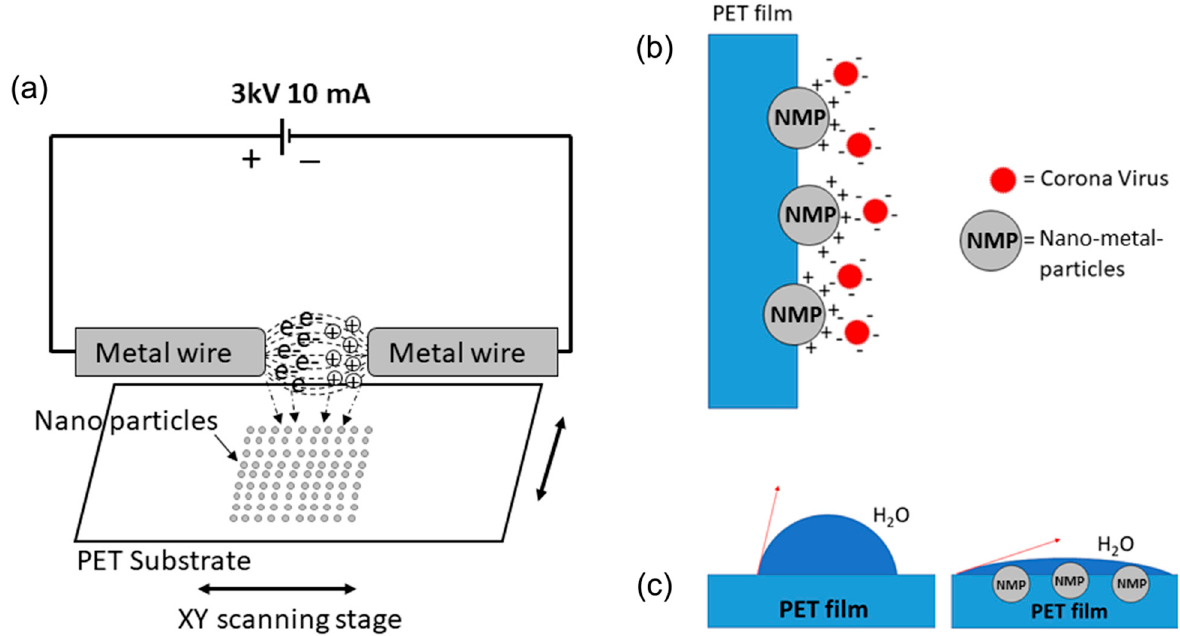
Figure 1. Schematic illustrations of the nano-metal-coated PET surface using the sparking technique ( a ) schematic diagram of the sparking apparatus for PET film, ( b ) schematic of the nano-metal particles deposited on the PET surface and coronavirus binding, ( c ) schematic of the reduced surface tension with the deposited NP.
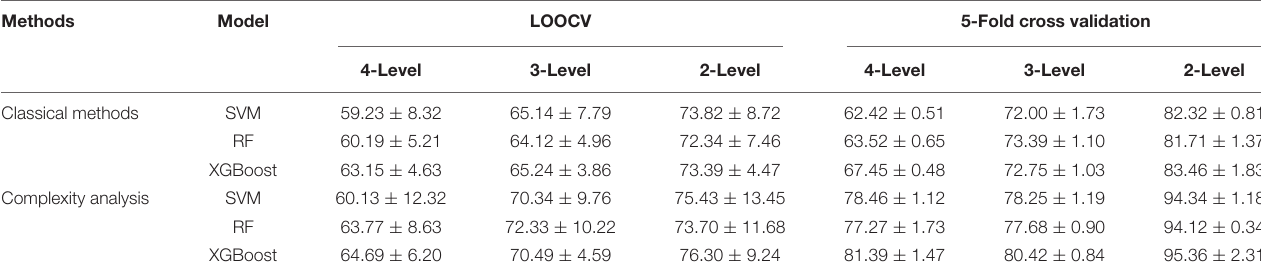
TABLE 2 | The performance between XGBoost and other machine learning methods in the LOOCV and 5-fold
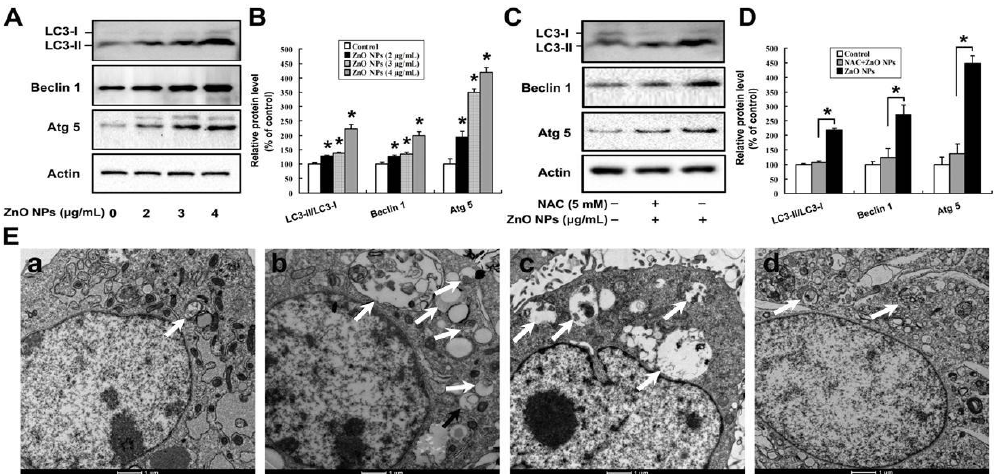
Figure 5. Oxidative stress is involved in ZnO NPs-induced autophagy of mouse Leydig TM3 cells. Mouse Leydig TM3 cells were treated with 0–4 µ g / mL ZnO NPs for 24 h ( A ) or treated with 4 µ g / mL ZnO NPs for 24 h in absence or presence of 5 mM NAC ( C ); then, the protein levels of LC 3, Atg 5, and Beclin 1 were quantified by Western blot. ( B,D ) The relative protein levels of LC 3, Atg 5, and Beclin 1 were quantified by densitometry. ( E ) The cells were treated with ddH 2 O, bars: 1 µ m, ( a ), 4 µ g / mL ZnO NPs ( b ), or 5 mM N-acetyl-L-cysteine (NAC) plus 4 µ g / mL ZnO NPs for 24 h ( d ). Then, autophagic vacuoles in the cells were visualized by transmission electron microscopy (TEM), with starvation-treated cells as a positive control ( c ). The autophagic vacuoles are indicated by white arrows. The experiment was done in triplicate and repeated three times. Data were analyzed by one-way ANOVA. * p < 0.05.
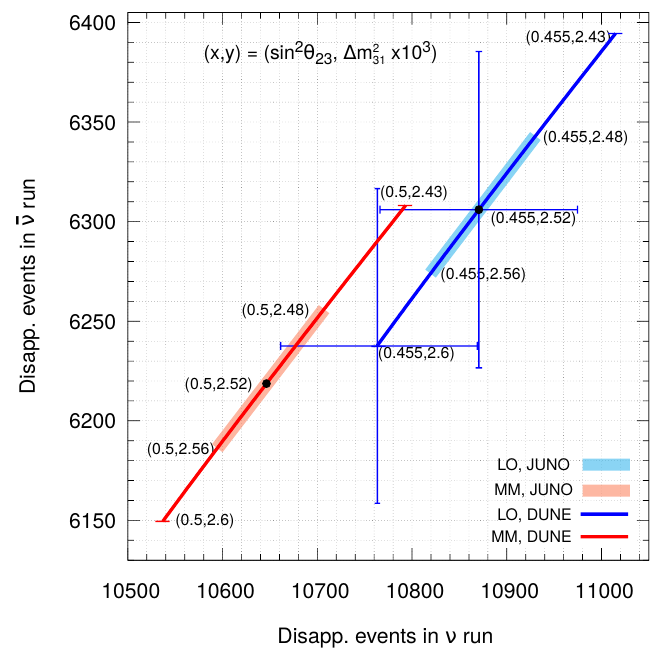
Figure 4 . Bi-events plot for DUNE in the plane of neutrino-antineutrino disappearance events assuming 336 kt · MW · years of exposure equally divided in neutrino and antineutrino modes. The blue line is obtained by varying ∆ m 2 in its 3 σ range of [2 . 43 : 2 . 6] × 10 − 3 eV 2 with sin 2 θ = 0 . 455 23 31 (LO). The red line depicts the same with sin 2 θ = 0 . 5 (MM). The black dot on each line shows 23 the disappearance events corresponding to the best-fit value of ∆ m 2 = 2 . 52 × 10 − 3 eV 2 . The values 31 of other oscillation parameters are taken from table 1 assuming NMO. The blue (red) rectangular region on blue (red) line portrays the variation in event rates due to 3 σ range in ∆ m 2 expected 31 from JUNO [101, 102]. The horizontal (vertical) error bars for the points [( sin 2 θ = 0 . 455 , ∆ m 2 = 23 31 2 . 52 × 10 − 3 eV 2 ) and ( sin 2 θ = 0 . 455 , ∆ m 2 = 2 . 6 × 10 − 3 eV 2 )] show the 1 σ statistical uncertainties 23 31 which are obtained by taking the square root of the ν (¯ ν ) disappearance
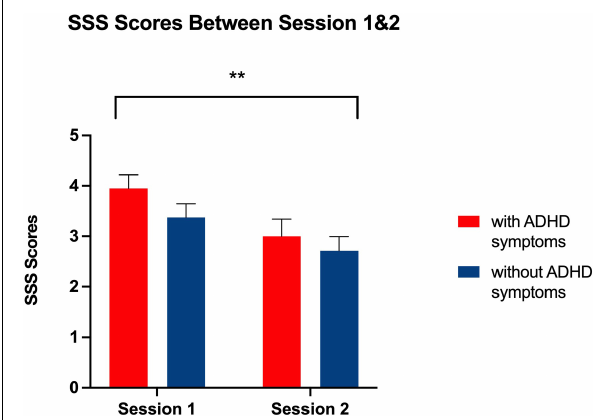
FIGURE 5 | Bar graph showing Stanford Sleepiness Scale Ratings at Session 1 and 2 for each group. **Indicates a significant main effect of session, p < 0.01, with higher ratings of self-reported sleepiness being reported at Session 1 than Session 2 related to all participants’ evening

*Exercise prompt*. Where in the records above does the word "other" appear? Copy each line that holds it.

*Written solution*.
TABLE 2 | The performance between XGBoost and other machine learning methods in the LOOCV and 5-fold
Figure 4 . Bi-events plot for DUNE in the plane of neutrino-antineutrino disappearance events assuming 336 kt · MW · years of exposure equally divided in neutrino and antineutrino modes. The blue line is obtained by varying ∆ m 2 in its 3 σ range of [2 . 43 : 2 . 6] × 10 − 3 eV 2 with sin 2 θ = 0 . 455 23 31 (LO). The red line depicts the same with sin 2 θ = 0 . 5 (MM). The black dot on each line shows 23 the disappearance events corresponding to the best-fit value of ∆ m 2 = 2 . 52 × 10 − 3 eV 2 . The values 31 of other oscillation parameters are taken from table 1 assuming NMO. The blue (red) rectangular region on blue (red) line portrays the variation in event rates due to 3 σ range in ∆ m 2 expected 31 from JUNO [101, 102]. The horizontal (vertical) error bars for the points [( sin 2 θ = 0 . 455 , ∆ m 2 = 23 31 2 . 52 × 10 − 3 eV 2 ) and ( sin 2 θ = 0 . 455 , ∆ m 2 = 2 . 6 × 10 − 3 eV 2 )] show the 1 σ statistical uncertainties 23 31 which are obtained by taking the square root of the ν (¯ ν ) disappearance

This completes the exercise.